Personen wie Frau Egglestone fragten sich: Wenn die Vergiftung dazu bestimmt war, zu töten, hätte Patterson sie dann nicht effektiver geplant und ausgeführt?
„Ich bin hier [als] Schweiz hergekommen“, erklärte Frau Egglestone und beschrieb den Diskurs um den Fall als „sehr spießig“.
„Wissen Sie, [es ist] sie ist schuldig, sie ist schuldig, sie ist schuldig.“
„Und viele von ihnen verwenden eine Rückschau-Argumentation. ‚Wenn ich in dieser Situation wäre, würde ich dies, dies und dies nicht tun.‘ Nun, Sie wissen nicht, was Sie in dieser Situation tun würden.“
Aber Personen wie sie wurden von den Scharen übertönt, die Pattersons Schuld verkündeten.
Viele gaben an, dass ihre Lügen sie überzeugt hätten. Einige behaupteten, dass die Beweise einen klaren Mangel an Empathie und Besorgnis für die Verstorbenen zeigten.
„Was sie wirklich verraten hat, war das Tragen von weißen Hosen, als sie ‚Magenbeschwerden‘ hatte und deswegen ins Krankenhaus musste!“, postete eine Person und bezog sich auf CCTV-Aufnahmen ihrer Bewegungen in den Tagen nach dem Mittagessen, die im Prozess gezeigt wurden.
Bereits jetzt hat der Fall ein Fernsehspecial, eine Kinodramaserie, eine Vielzahl von Podcasts, mehrere Dokumentarfilme und eine Auswahl von Büchern inspiriert.
„Es hat diese typischen Klischee-Dinge, die True Crime zum Verkauf bringen“, sagte Frau Egglestone und erklärte, warum sie und viele andere von dem Fall besessen sind.

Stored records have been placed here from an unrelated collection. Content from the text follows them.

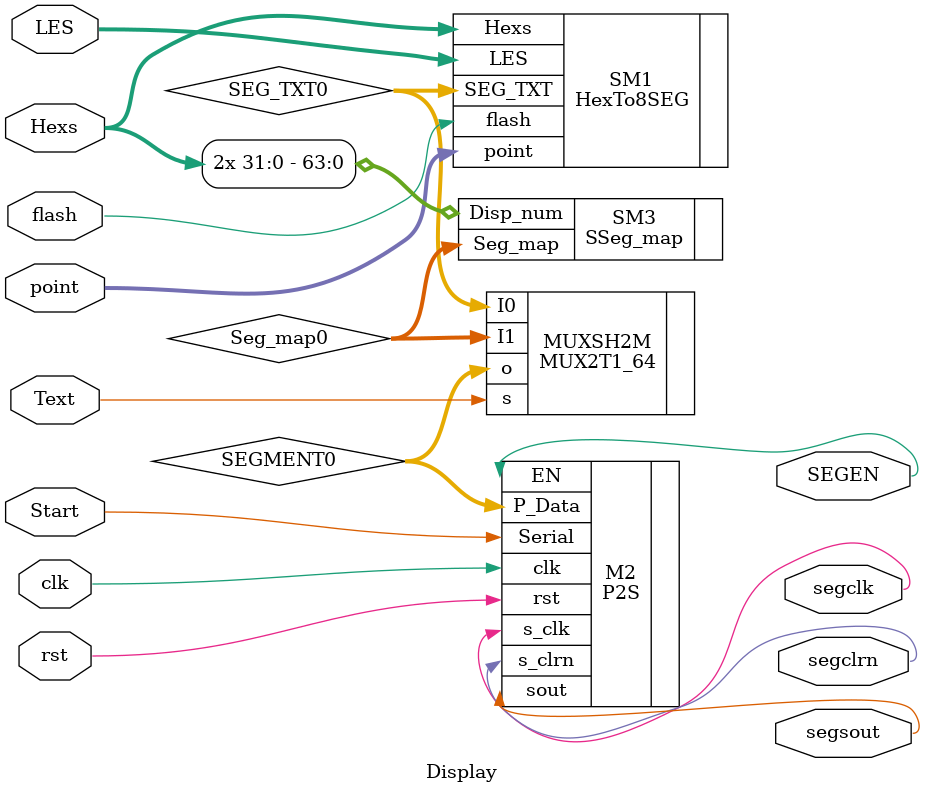
<source format=v>
`timescale 1ns / 1ps
module Display(input clk,
               input rst,
					input Start,
					input Text,
					input flash,
					input [31:0]Hexs,
					input [7:0]point,
					input [7:0]LES,
					output segclk,
					output segsout,
					output SEGEN,
					output segclrn
    );
wire [63:0] SEGMENT0;
wire [63:0] SEG_TXT0;
wire [63:0] Seg_map0;
P2S #(.DATA_BITS(64),.DATA_COUNT_BITS(6))
    M2(.clk(clk),
       .rst(rst),
		 .Serial(Start),
		 .P_Data(SEGMENT0),
		 .s_clk(segclk),
		 .s_clrn(segclrn),
		 .sout(segsout),
		 .EN(SEGEN)		 
       );
MUX2T1_64 MUXSH2M(.I0(SEG_TXT0), 
                  .I1(Seg_map0), 
                  .s(Text), 
                  .o(SEGMENT0)
                  );
HexTo8SEG SM1(.flash(flash), 
              .LES(LES), 
              .point(point), 
              .Hexs(Hexs), 
              .SEG_TXT(SEG_TXT0)
              );
SSeg_map SM3 (.Disp_num({Hexs,Hexs}), 
              .Seg_map(Seg_map0)
              );
endmodule

</source>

„Die Tatsache, dass sie Familienmitglieder ausgeschaltet hat … [sie ist] weiß, weiblich, finanziell stabil, wissen Sie. Und sie sind alle Kirchenleute.“
Für David Peters zogen scheinbar gutartige Umstände rund um das Verbrechen – und die Tatsache, dass es in seiner Gegend geschah – ihn hinein: „Die Tatsache, dass eine Familie zusammensaß, um etwas zu tun, das man als sicher betrachten würde – eine Mahlzeit einnehmen – und dann die Konsequenzen dieser Mahlzeit…“
Mehrere Personen sagten der BBC, dass der Fall sie an den Trubel um Lindy Chamberlains berüchtigten Prozess im Jahr 1982 erinnert. Sie wurde fälschlicherweise wegen Mordes verurteilt, nachdem ihre kleine Tochter Azaria von einem Dingo von einem abgelegenen Campingplatz entführt worden war.
Es ist kein Zufall, dass sich beide Fälle auf Frauen konzentrieren, sagte die Kriminologieforscherin Brandy Cochrane gegenüber der BBC.
Die Welt ist seit langem von Frauen fasziniert, die töten – vor allem, weil dies ihren traditionellen „Fürsorge“-Geschlechterrollen widerspricht, erklären sie.
Diese Stereotypen werfen auch einen Schatten auf Pattersons Zeit vor Gericht.
„Es wird erwartet, dass sie sich auf eine bestimmte Art und Weise verhält, und das tut sie nicht“, sagt Dr. Cochrane, Dozentin an der Victoria University.
„Es ist wie: ‚Oh, offensichtlich ist sie schuldig, sie weint nicht die ganze Zeit‘ oder ‚Offensichtlich ist sie schuldig, sie hat darüber gelogen.‘ Das Rechtssystem an sich behandelt Frauen sehr unterschiedlich.“
Abgesehen von dem makabren Spektakel des Prozesses gibt es Wut – wenn auch abnehmende – in den Gemeinden, in denen die Opfer lebten, in Bezug auf die Art und Weise, wie der Fall seziert wurde, sagte der Gemeinderat Nathan Hersey gegenüber der BBC.
Don und Gail Patterson und Heather Wilkinson wurden von vielen in der Region South Gippsland respektiert und verehrt, sagt er, aber es fühlt sich an, als wären sie vergessen worden.
„Dies war ein äußerst aufsehenerregender Fall, der unserer lokalen Gemeinschaft viel Aufmerksamkeit gebracht hat, oft unerwünscht.“
„[Und] einige Leute hatten nicht diese Menschlichkeit … sie haben sicherlich aus den Augen verloren, dass es für die Leute einen Verlust, eine Trauer gibt.“
Carolina Wilga, 26, überlebte, indem sie aus Pfützen trank und in einer Höhle schlief, sagte die Polizei.
Eine Familie der Aborigines kämpft seit fast einem Jahrzehnt, um die Doongmabulla Springs zu schützen.
Der Besuch erfolgt, während Länder auf der ganzen Welt die „America First“-Politik des US-Präsidenten steuern.
Erin Patterson wurde für schuldig befunden, drei Verwandte mit einem giftigen Pilzmittagessen ermordet zu haben.
Ein Mitarbeiter von G8 Education, einem der größten privaten Kinderbetreiber Australiens, wurde wegen Kindesvergewaltigung angeklagt.